1. Leave your garbage in the city street.
Trash collectors pick up garbage and sweep the streets every night in most
cities. Other than driving your garbage to the dump yourself or burning it,
this is the only method of disposal.
2. Throw plastic bottles anywhere. A lot of
poor people make a living picking them up and turning them in. They won’t lay
there for more than a day.
3. Do leave the lights on when you go out.
It discourages thieves and it keeps you from getting mugged in urban areas, or
bitten by cobras, vipers and other nasties in rural areas.
4. Do flush the toilet liberally. It keeps
mosquitos from hatching.
5. Don’t use government tour agencies,
hotels, restaurants, ‘tourism information centers’ or other government services.
In general these government businesses drain local communities (particularly ethnic
minorities) of income from tourism as all the money goes to government
officials and government ministries. Do use locally-owned businesses and patronize local residents, but often its difficult to determine who-is-who until you are on the ground.
6. Don’t give money to beggars and street
kids in tourist areas. By alleviating your own guilt and feeling of awkwardness
rather than striving for more difficult and long-term solutions, you encourage the
problem rather than making it better.
7. In general don’t visit orphanages and be
weary of voluntourism. A thousand and one scams are built around these new
industries. Instead, do your research and decide which organizations to donate
to after careful consideration. There is however nothing wrong with checking up
on those organizations when you do visit.
8. You know all those signs you find in
your hotel room talking about how environmentally conscious the hotel is, and
how you can help them save the universe by not having your sheets changed or
your towels washed? Its all a load of crap designed to save the hotel money.

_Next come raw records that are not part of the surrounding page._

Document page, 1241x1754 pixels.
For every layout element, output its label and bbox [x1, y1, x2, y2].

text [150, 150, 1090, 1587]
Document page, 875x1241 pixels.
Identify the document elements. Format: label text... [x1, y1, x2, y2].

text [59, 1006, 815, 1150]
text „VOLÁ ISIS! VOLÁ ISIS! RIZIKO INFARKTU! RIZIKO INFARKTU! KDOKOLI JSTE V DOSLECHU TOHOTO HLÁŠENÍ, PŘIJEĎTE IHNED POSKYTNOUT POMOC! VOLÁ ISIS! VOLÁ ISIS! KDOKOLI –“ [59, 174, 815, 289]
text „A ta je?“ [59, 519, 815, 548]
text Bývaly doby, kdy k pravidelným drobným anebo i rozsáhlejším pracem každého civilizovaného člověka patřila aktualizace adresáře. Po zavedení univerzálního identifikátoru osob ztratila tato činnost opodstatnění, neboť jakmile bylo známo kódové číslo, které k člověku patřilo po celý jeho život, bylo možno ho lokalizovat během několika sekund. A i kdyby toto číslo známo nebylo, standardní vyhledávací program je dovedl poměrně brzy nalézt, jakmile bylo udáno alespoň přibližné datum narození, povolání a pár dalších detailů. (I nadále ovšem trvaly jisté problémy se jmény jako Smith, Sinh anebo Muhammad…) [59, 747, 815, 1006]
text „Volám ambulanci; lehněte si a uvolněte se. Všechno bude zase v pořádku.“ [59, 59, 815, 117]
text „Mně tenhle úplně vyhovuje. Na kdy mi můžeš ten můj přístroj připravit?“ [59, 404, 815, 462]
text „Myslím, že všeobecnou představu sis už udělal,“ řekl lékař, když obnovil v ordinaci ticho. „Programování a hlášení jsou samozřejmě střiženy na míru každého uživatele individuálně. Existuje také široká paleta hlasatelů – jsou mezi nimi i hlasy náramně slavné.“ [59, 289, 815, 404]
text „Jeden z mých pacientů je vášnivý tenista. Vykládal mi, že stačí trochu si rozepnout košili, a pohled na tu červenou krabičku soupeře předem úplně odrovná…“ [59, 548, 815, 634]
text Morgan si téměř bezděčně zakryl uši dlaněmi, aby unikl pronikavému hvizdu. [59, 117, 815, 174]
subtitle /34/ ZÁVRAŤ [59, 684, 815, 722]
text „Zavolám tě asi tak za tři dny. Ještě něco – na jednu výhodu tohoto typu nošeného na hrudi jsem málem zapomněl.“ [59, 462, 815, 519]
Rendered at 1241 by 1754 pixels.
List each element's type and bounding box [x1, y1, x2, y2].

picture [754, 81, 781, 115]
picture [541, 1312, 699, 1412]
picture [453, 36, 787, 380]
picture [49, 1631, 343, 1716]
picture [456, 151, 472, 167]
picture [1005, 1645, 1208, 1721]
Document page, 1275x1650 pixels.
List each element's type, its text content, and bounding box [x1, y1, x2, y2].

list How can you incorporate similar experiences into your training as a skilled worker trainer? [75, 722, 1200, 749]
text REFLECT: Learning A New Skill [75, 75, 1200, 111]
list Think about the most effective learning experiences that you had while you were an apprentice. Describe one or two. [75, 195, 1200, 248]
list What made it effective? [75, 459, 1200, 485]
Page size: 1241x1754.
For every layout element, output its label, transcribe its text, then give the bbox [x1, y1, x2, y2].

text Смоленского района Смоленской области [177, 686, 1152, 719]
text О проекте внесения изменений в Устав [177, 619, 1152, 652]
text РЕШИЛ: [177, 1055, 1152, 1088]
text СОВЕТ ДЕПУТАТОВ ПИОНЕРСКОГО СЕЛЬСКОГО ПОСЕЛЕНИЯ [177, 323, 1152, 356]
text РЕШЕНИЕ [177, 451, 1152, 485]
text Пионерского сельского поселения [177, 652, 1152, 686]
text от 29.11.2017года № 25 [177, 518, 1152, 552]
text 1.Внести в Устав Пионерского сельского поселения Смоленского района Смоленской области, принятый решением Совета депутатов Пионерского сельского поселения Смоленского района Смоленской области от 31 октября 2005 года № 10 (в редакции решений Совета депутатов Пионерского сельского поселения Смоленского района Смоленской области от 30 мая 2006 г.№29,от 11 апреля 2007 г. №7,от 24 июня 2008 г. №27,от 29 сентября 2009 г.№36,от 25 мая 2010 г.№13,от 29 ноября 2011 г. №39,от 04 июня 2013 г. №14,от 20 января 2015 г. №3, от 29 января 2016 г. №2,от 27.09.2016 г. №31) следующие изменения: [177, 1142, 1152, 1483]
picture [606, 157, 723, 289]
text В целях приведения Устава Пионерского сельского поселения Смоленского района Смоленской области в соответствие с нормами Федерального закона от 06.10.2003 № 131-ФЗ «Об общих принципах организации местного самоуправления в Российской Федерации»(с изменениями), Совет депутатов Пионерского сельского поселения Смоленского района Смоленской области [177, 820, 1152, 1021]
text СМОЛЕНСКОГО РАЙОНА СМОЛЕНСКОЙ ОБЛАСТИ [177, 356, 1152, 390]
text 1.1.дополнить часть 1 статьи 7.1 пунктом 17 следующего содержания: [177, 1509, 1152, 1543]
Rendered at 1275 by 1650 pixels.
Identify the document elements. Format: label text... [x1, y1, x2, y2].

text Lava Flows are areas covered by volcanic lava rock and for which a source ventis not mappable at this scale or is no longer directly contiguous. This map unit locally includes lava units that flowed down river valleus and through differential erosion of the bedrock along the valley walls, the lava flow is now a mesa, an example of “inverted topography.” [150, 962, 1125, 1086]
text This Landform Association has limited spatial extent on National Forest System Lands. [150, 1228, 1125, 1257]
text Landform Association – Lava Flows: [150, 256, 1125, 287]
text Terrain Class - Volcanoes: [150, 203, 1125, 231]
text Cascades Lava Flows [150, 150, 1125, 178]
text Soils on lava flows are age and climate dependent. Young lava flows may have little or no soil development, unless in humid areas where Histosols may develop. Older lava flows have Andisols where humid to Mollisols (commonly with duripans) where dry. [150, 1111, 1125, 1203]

Don’t feel obligated to play along unless you are sure you really don’t need
the services.
9. Do use lots of plastic bags when you
shop. They make great rain covers for handbags and other valuables when your
are out and about during rainy season, and are excellent protective covers for
bags when traveling in busses, trains, planes and other situations where you
can’t control whether someone dumps seafood juice all over your bags.
10. Do eat lots of meat when you are in
Vietnam. The Vietnamese are unapologetic carnivores and some of their best
dishes include beef, pork, chicken and seafood. There is nothing safer or
healthier about eating vegetarian dishes than meat dishes in Vietnam. Most of
the vegetarian dishes are made with fish sauce, pork fat and other animals' assortments and besides, you’d panic if you knew about all the pesticides,
pollutants and preservatives pumped into Vietnam’s ‘fresh’ produce anyway.
11. Don’t use bicycles or rickshaws in
Vietnam cities. They aren’t safe because of traffic and thieves. As a general
rule the more petrol a particular form of transportation uses, the more
convenient, comfortable and quickly one travels. In fact, any stint longer than
5hrs is best done by airplane (unless traveling coastal Vietnam, and then a
train can be nice, under the right circumstances).
12. Be very weary of anything labelled
‘eco-tourism’ or ‘eco-‘ anything, particularly in Vietnam. The Vietnamese idea
of eco-tourism is to take a location of natural beauty (or rather have a
government official seize it), strip the foliage, put up a 2-star hotel posing
as a 4 or 5-star resort, then round out the property with a karaoke bar,
massage parlour, and in-house escort service. Any remaining animals in the
forest are served up on platters in the in-house restaurant or left in cages
for the kids to poke with sticks. This doesn’t always hold true—there are
indeed some very fine ecotourism home-stays and activities, generally
associated with national parks and nature reserves—but these are exceptions and
not the rule. Investigate before you make a booking. Vietnam is still a
beautiful country with some very fine patches of natural forest left—but sometimes
its better to scout these with a knowledgeable, private guide rather than sit
in an institutionalized ‘eco-tourism resort.’

A cynical but shockingly true take on tourism in Vietnam. I really wish something would be done about #1 - the trash. I heard that the Da Nang "mayor" got tough on litter and now everyone uses a trash can. Can anyone corroborate that?
ReplyDeleteI'm not sure whether Da Nang has taken any independent steps, but about 3 years ago plastic trash bins did appear in a lot of cities along the main streets. Unfortunately most of them disappeared after a few weeks--I think people stole them.